# WORK TASK
Wherever pictures occur in the entries below, leave them out and retype the rest exactly.

[Stored dataset items]
┌──

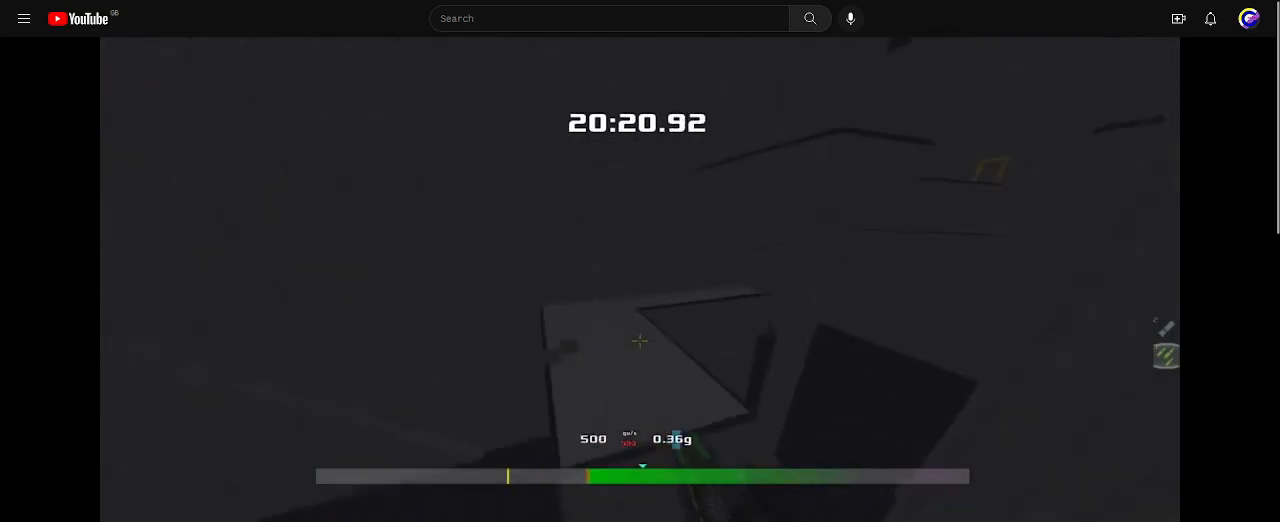
{"keys": ["right", "up"], "events": []}
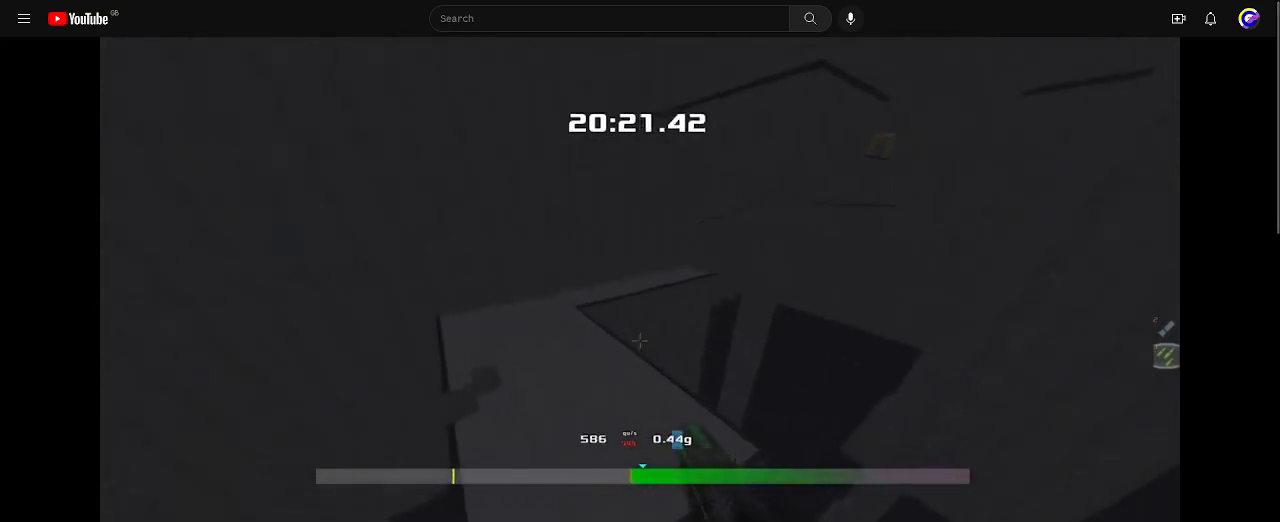
{"keys": ["left", "up"], "events": [[100, "right", "up"], [133, "left", "down"]]}
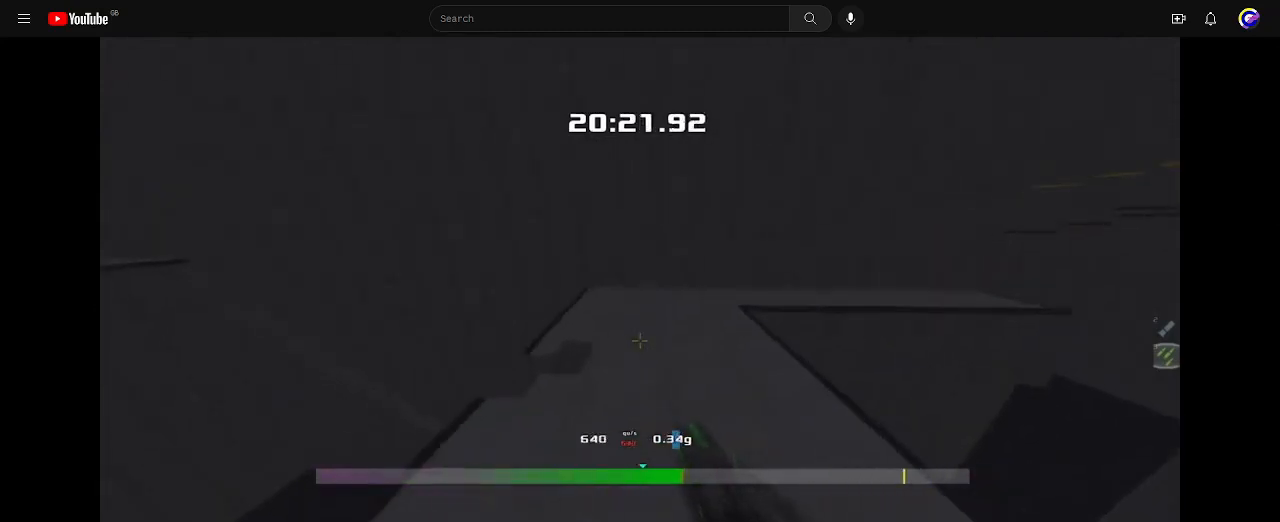
{"keys": ["right", "up"], "events": [[367, "left", "up"], [400, "right", "down"]]}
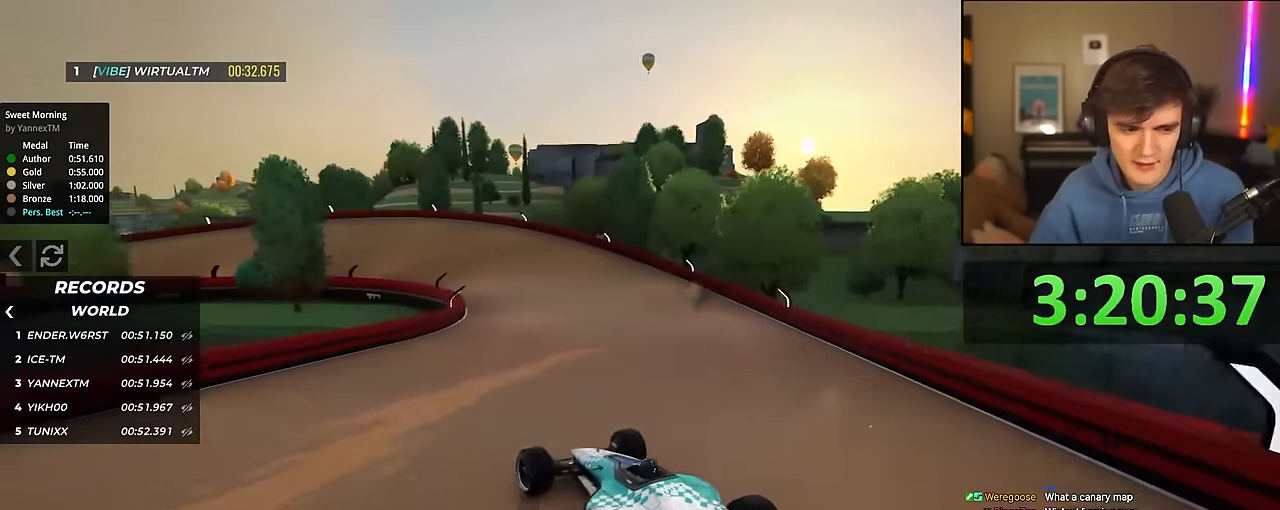
Gameplay with keyboard; each line is a JSON object with the keys held at the frame after it. "events" lists presses ("down") and releases ("up") of "brake", "down", "left", "right" and "up" between this image and that frame as [ms after this image, input, new state], when the widget could be followed in between. No other keys are recorded. Mouse input is not recorded. Key names are as the overlay labels them; some are game actions (e.g. jump) rather than physical keys.
{"keys": ["up"], "events": [[167, "left", "up"], [317, "left", "down"], [350, "left", "up"]]}
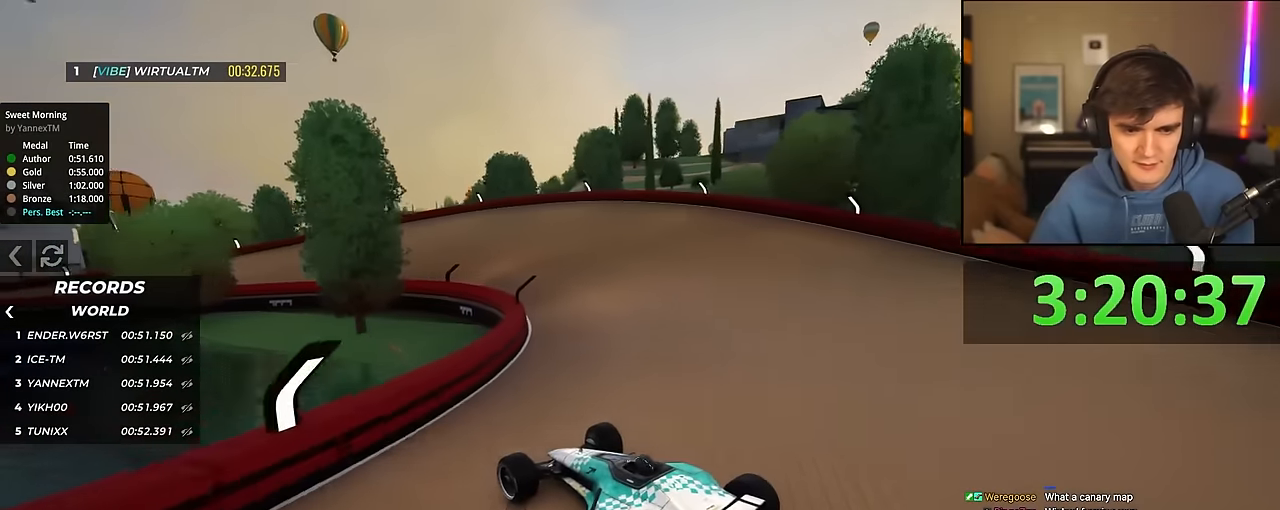
{"keys": ["up"], "events": [[333, "left", "down"], [417, "left", "up"]]}
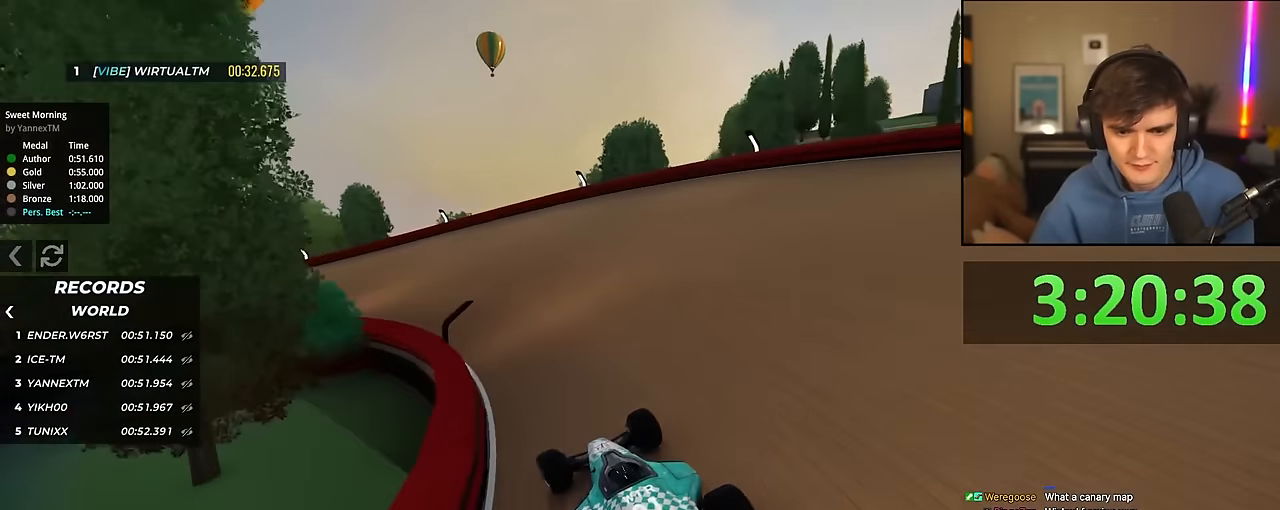
{"keys": ["left", "up"], "events": [[17, "left", "down"], [300, "left", "up"], [433, "left", "down"]]}
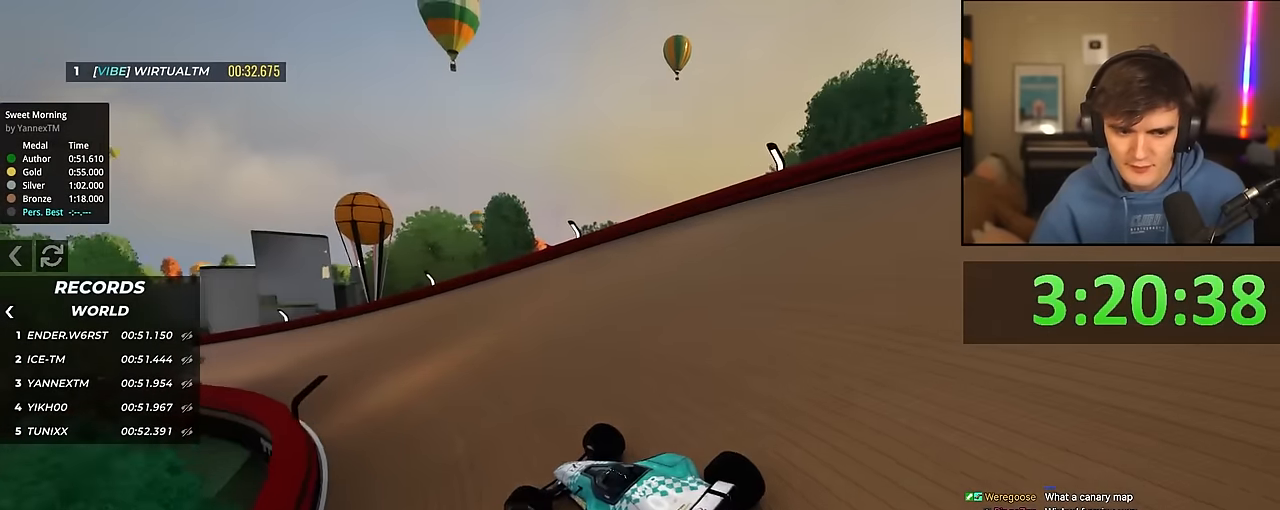
{"keys": ["left", "up"], "events": [[33, "left", "up"], [267, "left", "down"], [400, "left", "up"], [500, "left", "down"]]}
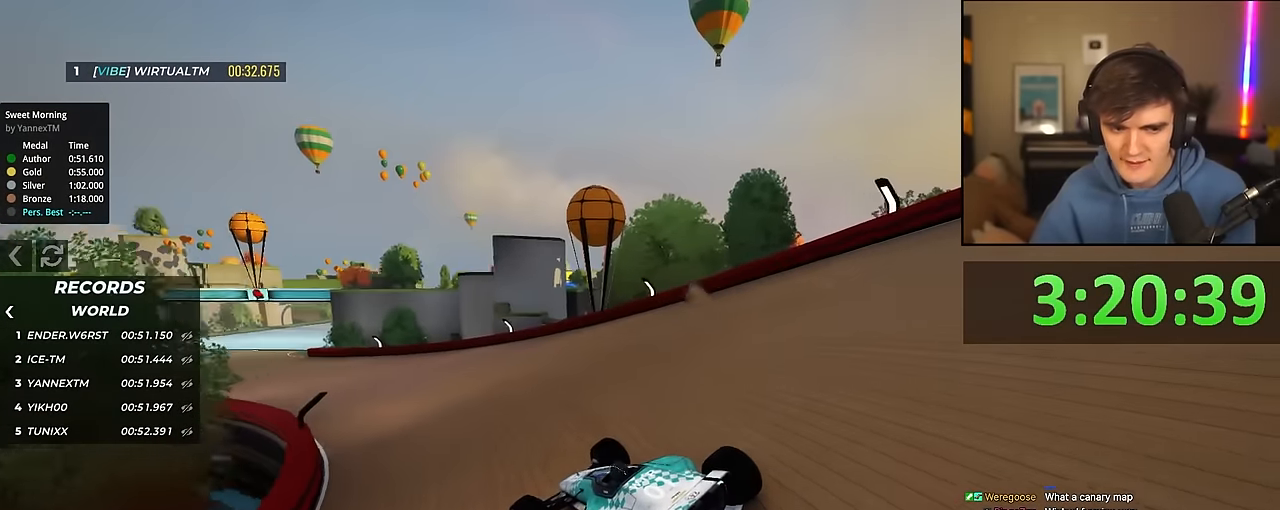
{"keys": ["right", "up"], "events": [[83, "left", "up"], [233, "left", "down"], [333, "left", "up"], [467, "right", "down"]]}
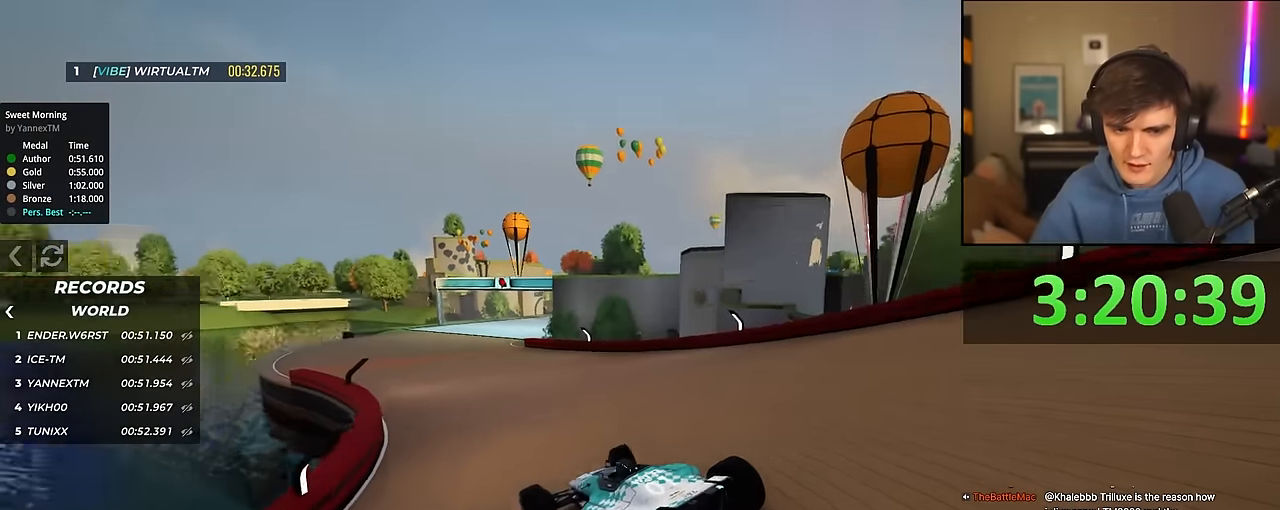
{"keys": ["up"], "events": [[67, "right", "up"], [350, "right", "down"], [400, "right", "up"]]}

└──

# EXERCISE RESULT
{"keys": ["right", "up"], "events": []}
{"keys": ["left", "up"], "events": [[100, "right", "up"], [133, "left", "down"]]}
{"keys": ["right", "up"], "events": [[367, "left", "up"], [400, "right", "down"]]}
Gameplay with keyboard; each line is a JSON object with the keys held at the frame after it. "events" lists presses ("down") and releases ("up") of "brake", "down", "left", "right" and "up" between this image and that frame as [ms after this image, input, new state], when the widget could be followed in between. No other keys are recorded. Mouse input is not recorded. Key names are as the overlay labels them; some are game actions (e.g. jump) rather than physical keys.
{"keys": ["up"], "events": [[167, "left", "up"], [317, "left", "down"], [350, "left", "up"]]}
{"keys": ["up"], "events": [[333, "left", "down"], [417, "left", "up"]]}
{"keys": ["left", "up"], "events": [[17, "left", "down"], [300, "left", "up"], [433, "left", "down"]]}
{"keys": ["left", "up"], "events": [[33, "left", "up"], [267, "left", "down"], [400, "left", "up"], [500, "left", "down"]]}
{"keys": ["right", "up"], "events": [[83, "left", "up"], [233, "left", "down"], [333, "left", "up"], [467, "right", "down"]]}
{"keys": ["up"], "events": [[67, "right", "up"], [350, "right", "down"], [400, "right", "up"]]}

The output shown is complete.